Dark eyes went wide. “Why would you want to go there? Most of the roof caved in years ago—the place is a moldy deathtrap.”
“I have—had—reasons.” Damn. It had been a gamble and the trip here had been a bitch. Most of the roads were overgrown with trees splitting them into barely passable chunks of old asphalt. He’d hoped the place would finally lay to rest Tripp’s ridiculous obsession with the afterlife. The Myrtles had been reputed to be the most haunted place in America once. The boy, well, he was really a man now at twenty-three, couldn’t get past his twin’s death and the longer they traveled without finding other people, the more often he stayed in these scary, depressed silences. The more he talked about ghosts and what happened after a person died.
“Suppose your reasons are your own.” She knelt in the water again—this time to wash her knives. She stayed hunched.
He guessed she thought the position hid her breasts. It didn’t. The wet blouse slicked to her like a second skin. Damn, her body was fine. He had to work hard not to let his gaze lock onto her chest again. But he didn’t say anything, didn’t want to make her more uncomfortable than she already was. As it was, needs he’d kept rigidly suppressed his entire adult life suddenly raged through his bloodstream, making sweat pop up on his forehead.
She must have been able to see some of what he felt in his expression because fear crept back into her pretty, brown eyes.
He shut his briefly before opening them and offering her a rueful smile. “Look, I won’t hurt you. I promise. It’s just been a long, long time since I saw anyone as beautiful as you.” He hoped she wouldn’t look down and catch the very uncomfortable evidence of his desire, but she did. He groaned. “Ignore that. I can’t help it.”
Her chuckle was husky and it brushed over his skin like velvet. “I’d be flattered but when was the last time you saw a woman?”
“About five minutes ago…in the woods.” He cleared his throat, told his dick to settle down. “Are there more people where you come from?”
“Not anymore, though I probably shouldn’t tell you that.” Keeping her arms over her breasts, she walked out of the water.
He frowned at the rate her shivering was increasing and reached up to remove his jacket, hesitating when she lifted her knives.
“What are you doing?” Her voice had gone lower.
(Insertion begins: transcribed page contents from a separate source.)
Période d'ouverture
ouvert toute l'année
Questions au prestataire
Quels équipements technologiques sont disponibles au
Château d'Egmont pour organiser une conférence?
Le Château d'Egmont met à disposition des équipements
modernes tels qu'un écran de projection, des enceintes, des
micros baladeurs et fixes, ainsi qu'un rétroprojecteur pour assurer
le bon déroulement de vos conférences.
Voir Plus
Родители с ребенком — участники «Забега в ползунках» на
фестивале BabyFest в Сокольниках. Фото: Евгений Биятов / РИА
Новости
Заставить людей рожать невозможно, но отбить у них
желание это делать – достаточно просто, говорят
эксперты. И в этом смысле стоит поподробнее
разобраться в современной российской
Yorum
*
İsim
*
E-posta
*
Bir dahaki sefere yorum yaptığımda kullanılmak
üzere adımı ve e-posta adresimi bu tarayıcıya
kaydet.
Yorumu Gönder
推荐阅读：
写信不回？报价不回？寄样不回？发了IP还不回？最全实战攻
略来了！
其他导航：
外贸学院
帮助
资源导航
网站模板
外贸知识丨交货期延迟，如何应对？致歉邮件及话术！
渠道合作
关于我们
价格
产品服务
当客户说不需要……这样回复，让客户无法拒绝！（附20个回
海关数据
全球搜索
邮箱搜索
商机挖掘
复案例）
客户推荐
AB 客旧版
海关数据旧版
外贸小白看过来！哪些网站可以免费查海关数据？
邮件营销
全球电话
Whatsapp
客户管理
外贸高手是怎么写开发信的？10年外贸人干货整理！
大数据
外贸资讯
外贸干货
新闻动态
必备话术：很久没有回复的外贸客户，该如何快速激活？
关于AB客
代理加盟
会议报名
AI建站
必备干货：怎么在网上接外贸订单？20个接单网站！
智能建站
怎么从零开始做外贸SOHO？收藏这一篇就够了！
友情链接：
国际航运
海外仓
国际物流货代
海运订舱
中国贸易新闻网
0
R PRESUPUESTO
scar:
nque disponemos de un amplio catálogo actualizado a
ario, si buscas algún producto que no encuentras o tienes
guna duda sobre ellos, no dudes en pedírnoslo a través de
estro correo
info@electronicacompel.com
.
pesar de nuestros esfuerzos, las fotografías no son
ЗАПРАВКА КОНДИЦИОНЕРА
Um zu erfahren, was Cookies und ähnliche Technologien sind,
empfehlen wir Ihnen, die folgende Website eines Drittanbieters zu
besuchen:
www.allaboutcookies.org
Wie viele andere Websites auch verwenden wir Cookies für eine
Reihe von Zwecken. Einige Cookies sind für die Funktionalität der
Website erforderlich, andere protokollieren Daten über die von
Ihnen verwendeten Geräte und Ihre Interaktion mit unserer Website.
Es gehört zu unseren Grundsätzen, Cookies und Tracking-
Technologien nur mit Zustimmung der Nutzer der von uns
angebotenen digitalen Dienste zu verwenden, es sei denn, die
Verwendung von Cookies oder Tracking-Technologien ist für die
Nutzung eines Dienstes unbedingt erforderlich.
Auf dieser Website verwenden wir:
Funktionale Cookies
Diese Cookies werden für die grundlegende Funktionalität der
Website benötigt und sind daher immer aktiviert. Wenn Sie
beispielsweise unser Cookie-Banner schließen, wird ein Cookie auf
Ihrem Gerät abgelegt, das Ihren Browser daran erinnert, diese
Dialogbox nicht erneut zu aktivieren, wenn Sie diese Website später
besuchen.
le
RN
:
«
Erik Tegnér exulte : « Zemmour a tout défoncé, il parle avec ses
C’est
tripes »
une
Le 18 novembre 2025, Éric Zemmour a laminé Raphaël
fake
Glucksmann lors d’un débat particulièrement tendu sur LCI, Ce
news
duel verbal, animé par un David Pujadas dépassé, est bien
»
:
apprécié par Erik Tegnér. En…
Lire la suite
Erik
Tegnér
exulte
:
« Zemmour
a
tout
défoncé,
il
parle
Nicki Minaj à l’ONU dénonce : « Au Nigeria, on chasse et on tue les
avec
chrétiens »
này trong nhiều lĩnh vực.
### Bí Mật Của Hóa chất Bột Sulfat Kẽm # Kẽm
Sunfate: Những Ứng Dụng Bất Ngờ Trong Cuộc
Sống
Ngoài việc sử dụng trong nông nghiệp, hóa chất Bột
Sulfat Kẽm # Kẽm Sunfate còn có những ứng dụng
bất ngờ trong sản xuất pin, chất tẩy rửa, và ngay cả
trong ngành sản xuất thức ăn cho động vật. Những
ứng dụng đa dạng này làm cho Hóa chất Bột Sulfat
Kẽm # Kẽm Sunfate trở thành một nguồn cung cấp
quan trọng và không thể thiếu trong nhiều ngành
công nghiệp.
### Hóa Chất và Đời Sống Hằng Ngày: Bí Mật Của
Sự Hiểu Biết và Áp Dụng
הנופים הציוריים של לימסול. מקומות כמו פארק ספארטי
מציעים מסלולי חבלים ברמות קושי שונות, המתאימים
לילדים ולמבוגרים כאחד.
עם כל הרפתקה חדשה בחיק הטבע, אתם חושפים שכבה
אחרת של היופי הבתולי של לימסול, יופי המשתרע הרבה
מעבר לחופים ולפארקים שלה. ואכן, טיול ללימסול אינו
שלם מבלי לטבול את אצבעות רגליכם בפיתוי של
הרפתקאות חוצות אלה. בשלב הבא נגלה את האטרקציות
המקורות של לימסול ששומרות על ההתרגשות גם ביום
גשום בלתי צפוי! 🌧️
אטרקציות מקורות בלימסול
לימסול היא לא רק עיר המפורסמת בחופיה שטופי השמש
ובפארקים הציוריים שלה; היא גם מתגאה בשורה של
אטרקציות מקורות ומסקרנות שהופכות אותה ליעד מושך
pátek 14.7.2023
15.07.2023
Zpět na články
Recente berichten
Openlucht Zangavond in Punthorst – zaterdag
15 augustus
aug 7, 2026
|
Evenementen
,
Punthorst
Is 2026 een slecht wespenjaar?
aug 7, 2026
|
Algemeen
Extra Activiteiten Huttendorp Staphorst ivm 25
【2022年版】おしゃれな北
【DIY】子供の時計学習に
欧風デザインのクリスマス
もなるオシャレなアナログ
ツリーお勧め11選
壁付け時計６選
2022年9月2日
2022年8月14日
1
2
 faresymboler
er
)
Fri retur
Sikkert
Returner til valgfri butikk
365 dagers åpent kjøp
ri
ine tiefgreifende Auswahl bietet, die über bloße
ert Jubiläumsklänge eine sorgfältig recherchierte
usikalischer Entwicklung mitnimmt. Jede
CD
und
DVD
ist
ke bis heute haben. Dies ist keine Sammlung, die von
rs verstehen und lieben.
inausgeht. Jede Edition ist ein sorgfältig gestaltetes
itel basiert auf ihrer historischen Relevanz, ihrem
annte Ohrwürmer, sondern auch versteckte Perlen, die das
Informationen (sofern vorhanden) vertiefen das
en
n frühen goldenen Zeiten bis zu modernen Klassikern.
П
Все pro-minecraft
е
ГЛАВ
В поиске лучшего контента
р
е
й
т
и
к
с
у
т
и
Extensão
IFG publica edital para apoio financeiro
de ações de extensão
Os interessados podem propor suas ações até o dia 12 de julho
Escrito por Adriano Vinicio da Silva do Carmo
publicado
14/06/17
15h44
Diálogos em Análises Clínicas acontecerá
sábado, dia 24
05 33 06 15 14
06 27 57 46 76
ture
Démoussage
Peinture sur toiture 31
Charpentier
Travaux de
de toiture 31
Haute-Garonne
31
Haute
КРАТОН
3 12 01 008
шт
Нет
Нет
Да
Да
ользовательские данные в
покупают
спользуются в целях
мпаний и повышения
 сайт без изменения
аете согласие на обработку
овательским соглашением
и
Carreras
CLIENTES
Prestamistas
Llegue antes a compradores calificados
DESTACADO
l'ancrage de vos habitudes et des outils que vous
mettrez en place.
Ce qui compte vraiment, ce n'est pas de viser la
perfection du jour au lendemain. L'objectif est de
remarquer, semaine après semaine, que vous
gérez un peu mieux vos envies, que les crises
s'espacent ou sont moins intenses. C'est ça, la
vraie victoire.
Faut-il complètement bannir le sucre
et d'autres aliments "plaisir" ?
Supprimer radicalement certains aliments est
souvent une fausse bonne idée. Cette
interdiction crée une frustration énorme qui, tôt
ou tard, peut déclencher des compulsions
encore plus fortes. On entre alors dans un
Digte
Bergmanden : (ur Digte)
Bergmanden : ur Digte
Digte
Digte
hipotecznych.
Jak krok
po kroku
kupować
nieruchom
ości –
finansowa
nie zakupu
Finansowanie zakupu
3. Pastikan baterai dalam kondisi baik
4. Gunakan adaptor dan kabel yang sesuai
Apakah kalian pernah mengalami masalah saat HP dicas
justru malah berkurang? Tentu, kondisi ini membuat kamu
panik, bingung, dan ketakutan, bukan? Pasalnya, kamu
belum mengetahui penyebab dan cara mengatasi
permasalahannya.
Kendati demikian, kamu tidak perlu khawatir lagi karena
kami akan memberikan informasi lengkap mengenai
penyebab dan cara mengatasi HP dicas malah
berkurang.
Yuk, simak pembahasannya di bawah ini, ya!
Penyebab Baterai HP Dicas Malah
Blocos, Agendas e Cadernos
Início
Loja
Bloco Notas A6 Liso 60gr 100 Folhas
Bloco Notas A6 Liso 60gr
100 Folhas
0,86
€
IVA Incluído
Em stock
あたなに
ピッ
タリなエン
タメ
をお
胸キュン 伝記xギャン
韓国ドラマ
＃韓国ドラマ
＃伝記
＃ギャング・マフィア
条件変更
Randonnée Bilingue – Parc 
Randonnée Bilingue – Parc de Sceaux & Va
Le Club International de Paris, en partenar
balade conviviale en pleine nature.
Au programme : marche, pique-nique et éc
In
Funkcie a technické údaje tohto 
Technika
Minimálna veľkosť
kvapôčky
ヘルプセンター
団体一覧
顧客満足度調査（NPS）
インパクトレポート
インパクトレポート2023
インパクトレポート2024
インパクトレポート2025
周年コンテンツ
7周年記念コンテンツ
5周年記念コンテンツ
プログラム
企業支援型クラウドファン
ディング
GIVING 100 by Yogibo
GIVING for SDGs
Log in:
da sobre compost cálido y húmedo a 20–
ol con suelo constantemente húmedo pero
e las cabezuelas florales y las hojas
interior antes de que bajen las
He instantly thought of that low, husky voice whispering things close to his ears and had to keep himself from shuddering. It took effort. “You’re cold. I’m going to toss you my jacket. It’ll help if you cover those up anyway.”
“From the looks of your clothes, you should keep that jacket. I’ll warm up fine once I’m on the move and it’s time to do that. Where’s your brother?”
“We have an RV parked a couple of miles or so from here.”
“An electric RV? How do you charge it on the road?”
“No. it’s solar, with panels along the top—some we found and installed ourselves. It’s why we park in the middle of the day when the sun is like this. So they can power up. You have an electric car?”
She nodded. “Don’t use it much—just to take the odd short trip into town to dig through the rubble. My house is solar powered.”
She looked healthy, too. He wondered if she had a garden. He and Tripp had broken into a freeze-dried food factory and hit pay dirt, but they were always on the lookout for any overgrown mass of green that looked like it might have a few surviving vegetables. They got lucky with wild asparagus once in a while, but it had been a long time since either had seen a green bean or a bell pepper. He’d hated peppers as a kid, then spent most of his adult life craving the taste of one so much he dreamed about them. The ones his mother had stuffed with sausage, rice and cheese—three other foods he hadn’t had in years.